# A few nice moves.



## K-man (Jun 22, 2011)

Not often I find good Aikido clips but this is one I think is worth watching. 
http://www.youtube.com/watch?v=aicHsMC6rxM&feature=player_embedded
Enjoy!  :asian:


----------



## Aikicomp (Jun 22, 2011)

K-man said:


> Not often I find good Aikido clips but this is one I think is worth watching.
> http://www.youtube.com/watch?v=aicHsMC6rxM&feature=player_embedded
> Enjoy! :asian:


 

Yup, gotta agree with you there. We incorporate Aikido techniques into our Ju-Jitsu system and must admit it's my favorite of the arts we combine in our system.

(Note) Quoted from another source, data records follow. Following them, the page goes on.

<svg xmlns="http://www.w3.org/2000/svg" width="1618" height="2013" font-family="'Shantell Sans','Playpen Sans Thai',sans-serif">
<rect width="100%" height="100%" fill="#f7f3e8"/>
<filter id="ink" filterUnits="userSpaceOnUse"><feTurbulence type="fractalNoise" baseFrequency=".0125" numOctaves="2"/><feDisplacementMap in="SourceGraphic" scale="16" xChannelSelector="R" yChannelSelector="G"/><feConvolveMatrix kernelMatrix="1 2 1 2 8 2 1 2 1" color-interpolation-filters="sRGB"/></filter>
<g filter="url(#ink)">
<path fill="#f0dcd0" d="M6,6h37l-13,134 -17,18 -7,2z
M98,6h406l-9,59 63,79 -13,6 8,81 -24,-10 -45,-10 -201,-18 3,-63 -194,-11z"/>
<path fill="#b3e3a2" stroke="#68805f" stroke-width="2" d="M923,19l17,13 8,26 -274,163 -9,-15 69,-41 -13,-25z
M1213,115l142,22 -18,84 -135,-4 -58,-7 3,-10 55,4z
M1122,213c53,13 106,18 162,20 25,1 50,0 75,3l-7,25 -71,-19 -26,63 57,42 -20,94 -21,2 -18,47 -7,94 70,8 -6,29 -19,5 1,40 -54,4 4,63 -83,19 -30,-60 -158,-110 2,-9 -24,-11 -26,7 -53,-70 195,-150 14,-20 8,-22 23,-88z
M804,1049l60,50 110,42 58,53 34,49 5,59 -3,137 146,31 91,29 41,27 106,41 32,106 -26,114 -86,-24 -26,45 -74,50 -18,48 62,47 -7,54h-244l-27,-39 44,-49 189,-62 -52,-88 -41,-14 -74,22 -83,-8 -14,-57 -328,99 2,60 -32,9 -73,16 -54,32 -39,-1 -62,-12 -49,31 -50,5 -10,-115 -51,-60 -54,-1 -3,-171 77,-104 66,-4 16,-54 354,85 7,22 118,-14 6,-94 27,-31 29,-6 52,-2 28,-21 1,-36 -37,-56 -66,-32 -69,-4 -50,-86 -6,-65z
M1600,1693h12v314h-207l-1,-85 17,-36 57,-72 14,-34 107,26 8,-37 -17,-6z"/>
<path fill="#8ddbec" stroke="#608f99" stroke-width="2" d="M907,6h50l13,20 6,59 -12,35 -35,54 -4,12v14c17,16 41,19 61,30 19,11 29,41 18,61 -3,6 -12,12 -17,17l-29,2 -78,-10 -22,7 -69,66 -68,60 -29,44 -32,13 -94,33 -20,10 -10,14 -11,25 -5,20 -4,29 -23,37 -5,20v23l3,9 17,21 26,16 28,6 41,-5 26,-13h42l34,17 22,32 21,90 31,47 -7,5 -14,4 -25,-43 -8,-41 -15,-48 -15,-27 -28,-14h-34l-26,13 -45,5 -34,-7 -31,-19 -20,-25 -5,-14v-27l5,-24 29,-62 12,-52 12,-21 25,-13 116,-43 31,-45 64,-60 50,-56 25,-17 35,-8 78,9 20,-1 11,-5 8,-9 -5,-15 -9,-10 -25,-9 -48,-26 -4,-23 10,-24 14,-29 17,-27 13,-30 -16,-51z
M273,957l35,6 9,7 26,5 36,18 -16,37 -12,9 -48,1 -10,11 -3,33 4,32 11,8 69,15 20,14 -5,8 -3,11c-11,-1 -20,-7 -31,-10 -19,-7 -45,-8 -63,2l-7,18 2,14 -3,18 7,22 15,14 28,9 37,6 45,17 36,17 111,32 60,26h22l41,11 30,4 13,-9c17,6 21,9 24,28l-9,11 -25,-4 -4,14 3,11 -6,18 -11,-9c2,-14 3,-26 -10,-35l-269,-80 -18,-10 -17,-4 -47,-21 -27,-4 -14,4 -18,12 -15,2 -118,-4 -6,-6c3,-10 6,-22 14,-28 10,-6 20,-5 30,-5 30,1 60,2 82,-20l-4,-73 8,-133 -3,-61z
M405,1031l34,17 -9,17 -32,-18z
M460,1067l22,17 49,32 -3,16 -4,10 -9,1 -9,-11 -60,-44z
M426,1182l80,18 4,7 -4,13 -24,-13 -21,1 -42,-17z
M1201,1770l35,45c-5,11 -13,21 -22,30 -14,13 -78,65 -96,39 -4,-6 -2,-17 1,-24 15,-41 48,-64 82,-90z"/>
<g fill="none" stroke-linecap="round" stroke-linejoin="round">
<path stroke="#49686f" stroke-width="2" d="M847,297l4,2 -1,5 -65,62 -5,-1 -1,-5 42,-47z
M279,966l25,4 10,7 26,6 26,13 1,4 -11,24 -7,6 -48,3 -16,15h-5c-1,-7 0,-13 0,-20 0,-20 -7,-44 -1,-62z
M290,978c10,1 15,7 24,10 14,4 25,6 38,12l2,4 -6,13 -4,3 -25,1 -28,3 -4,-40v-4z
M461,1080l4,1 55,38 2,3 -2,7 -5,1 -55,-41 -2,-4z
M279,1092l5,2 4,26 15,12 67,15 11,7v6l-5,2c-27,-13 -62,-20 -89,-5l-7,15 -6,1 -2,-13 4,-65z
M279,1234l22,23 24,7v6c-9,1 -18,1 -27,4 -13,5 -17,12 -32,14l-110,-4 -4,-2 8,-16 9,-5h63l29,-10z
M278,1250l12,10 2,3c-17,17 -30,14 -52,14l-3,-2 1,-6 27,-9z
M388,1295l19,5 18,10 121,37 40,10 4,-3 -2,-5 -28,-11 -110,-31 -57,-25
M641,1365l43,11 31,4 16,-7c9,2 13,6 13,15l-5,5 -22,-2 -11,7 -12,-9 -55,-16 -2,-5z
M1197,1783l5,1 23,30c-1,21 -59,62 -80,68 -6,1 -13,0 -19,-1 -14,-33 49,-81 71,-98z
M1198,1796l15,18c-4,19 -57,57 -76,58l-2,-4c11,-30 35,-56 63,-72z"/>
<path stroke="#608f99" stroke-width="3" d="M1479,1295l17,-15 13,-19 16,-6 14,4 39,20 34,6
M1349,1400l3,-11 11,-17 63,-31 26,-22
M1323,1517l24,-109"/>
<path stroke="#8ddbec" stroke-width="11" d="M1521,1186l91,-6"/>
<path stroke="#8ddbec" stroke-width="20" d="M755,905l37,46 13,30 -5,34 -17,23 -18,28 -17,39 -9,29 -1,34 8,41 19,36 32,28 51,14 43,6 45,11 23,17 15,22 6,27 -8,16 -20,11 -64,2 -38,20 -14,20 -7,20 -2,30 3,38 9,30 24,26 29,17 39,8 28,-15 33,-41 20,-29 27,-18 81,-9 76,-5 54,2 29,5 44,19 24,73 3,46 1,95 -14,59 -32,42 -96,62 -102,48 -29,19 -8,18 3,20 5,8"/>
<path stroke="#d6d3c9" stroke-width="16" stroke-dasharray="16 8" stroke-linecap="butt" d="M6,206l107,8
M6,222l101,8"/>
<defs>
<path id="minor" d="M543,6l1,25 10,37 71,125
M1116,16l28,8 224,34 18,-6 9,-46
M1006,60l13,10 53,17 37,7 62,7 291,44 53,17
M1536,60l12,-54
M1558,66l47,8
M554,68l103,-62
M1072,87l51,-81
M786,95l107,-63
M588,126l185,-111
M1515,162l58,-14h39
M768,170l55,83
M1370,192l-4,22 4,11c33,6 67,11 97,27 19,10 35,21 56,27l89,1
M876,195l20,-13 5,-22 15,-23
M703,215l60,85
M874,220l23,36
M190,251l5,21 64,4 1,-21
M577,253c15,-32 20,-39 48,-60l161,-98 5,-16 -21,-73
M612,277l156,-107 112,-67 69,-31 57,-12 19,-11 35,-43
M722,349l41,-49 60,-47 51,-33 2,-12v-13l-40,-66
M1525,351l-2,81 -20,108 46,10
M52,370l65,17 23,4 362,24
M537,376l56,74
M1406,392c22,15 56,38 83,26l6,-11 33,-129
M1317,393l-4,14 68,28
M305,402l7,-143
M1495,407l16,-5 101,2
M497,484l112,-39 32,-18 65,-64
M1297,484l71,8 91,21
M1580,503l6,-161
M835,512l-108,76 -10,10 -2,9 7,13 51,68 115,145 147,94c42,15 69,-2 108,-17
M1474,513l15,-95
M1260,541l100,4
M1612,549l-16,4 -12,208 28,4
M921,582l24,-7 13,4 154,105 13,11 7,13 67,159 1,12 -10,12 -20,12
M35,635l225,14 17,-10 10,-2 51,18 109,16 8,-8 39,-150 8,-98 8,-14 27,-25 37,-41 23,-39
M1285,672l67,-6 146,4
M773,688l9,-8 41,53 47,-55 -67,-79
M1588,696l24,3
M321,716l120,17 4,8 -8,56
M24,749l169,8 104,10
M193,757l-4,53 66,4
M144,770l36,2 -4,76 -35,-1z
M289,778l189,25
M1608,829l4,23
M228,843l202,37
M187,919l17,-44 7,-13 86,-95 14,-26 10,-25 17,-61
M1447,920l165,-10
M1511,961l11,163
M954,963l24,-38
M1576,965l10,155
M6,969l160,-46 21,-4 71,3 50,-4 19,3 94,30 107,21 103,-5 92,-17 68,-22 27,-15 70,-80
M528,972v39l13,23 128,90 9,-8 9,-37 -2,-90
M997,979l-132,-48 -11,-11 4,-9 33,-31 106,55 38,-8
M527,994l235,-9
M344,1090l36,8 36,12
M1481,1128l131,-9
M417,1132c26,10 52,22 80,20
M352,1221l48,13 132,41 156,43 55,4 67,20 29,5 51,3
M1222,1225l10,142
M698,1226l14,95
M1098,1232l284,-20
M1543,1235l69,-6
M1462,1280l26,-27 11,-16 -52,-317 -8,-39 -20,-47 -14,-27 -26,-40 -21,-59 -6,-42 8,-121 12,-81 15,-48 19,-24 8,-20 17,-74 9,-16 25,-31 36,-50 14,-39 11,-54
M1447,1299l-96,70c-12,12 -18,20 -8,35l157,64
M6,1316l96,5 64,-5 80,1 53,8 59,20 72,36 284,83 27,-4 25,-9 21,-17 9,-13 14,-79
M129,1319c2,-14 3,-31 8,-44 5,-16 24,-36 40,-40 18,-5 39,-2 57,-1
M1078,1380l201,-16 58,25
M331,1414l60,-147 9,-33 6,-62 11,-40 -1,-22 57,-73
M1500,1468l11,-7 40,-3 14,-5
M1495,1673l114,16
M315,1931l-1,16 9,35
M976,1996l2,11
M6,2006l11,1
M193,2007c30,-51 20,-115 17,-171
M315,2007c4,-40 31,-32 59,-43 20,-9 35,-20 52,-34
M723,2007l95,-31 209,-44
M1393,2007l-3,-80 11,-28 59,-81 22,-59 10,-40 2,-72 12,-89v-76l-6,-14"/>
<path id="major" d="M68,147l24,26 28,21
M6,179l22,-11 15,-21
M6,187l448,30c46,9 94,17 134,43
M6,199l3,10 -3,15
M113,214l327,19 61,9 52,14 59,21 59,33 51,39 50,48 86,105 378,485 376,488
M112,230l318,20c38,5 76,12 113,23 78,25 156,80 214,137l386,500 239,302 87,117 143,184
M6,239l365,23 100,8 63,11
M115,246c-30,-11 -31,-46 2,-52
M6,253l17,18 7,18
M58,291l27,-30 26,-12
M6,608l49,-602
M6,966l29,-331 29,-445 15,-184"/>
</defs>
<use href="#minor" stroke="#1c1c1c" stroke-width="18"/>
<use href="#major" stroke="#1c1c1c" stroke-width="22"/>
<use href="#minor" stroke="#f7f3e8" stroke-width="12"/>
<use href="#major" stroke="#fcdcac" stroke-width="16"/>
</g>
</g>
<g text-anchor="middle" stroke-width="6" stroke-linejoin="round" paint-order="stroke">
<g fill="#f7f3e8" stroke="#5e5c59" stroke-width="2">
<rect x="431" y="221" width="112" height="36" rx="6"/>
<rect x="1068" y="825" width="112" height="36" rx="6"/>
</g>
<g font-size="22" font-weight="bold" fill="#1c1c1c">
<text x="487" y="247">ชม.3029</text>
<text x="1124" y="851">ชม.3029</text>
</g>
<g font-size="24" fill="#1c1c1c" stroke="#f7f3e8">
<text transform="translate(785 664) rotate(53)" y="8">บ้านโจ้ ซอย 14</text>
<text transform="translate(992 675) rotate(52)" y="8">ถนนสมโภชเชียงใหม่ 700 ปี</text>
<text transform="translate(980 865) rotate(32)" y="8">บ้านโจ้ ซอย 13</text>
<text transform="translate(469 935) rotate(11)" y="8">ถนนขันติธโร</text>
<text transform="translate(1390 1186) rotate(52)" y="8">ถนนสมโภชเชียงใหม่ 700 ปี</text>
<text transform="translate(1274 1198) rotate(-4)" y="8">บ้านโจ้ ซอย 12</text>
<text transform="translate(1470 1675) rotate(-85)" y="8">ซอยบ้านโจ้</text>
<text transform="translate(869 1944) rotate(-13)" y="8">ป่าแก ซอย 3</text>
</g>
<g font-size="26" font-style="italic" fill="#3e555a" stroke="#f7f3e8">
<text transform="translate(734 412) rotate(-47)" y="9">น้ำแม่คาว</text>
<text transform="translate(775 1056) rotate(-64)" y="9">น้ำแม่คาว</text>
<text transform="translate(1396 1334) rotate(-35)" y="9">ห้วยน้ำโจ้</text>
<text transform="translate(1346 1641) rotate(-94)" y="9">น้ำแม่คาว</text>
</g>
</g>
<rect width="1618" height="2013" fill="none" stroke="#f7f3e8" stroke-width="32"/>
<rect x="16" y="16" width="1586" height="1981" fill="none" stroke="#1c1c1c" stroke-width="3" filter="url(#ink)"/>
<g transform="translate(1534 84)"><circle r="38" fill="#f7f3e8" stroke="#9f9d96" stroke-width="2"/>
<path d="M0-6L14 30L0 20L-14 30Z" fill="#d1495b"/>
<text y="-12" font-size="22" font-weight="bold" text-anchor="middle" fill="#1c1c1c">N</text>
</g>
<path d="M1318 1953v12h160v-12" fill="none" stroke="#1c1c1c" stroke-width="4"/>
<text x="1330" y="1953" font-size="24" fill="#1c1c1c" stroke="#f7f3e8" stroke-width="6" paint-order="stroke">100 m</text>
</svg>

Students tell me my Ju-Jitsu looks very Aikidoish 
	

	
	
		
		

		
			





Michael


----------



## Jenna (Jun 22, 2011)

K-man said:


> Not often I find good Aikido clips but this is one I think is worth watching.
> http://www.youtube.com/watch?v=aicHsMC6rxM&feature=player_embedded
> Enjoy!  :asian:


A nice little snippet my friend.  He is light on his toes you see this?  I think that is something that aikidoka often overlook thinking that rooting and grounding preclude lightness of footwork. Now stop surfing and back to your stretches! J


----------



## Aiki Lee (Jun 23, 2011)

Nice clip. I liked the ones with the sword disarms escpecially.


----------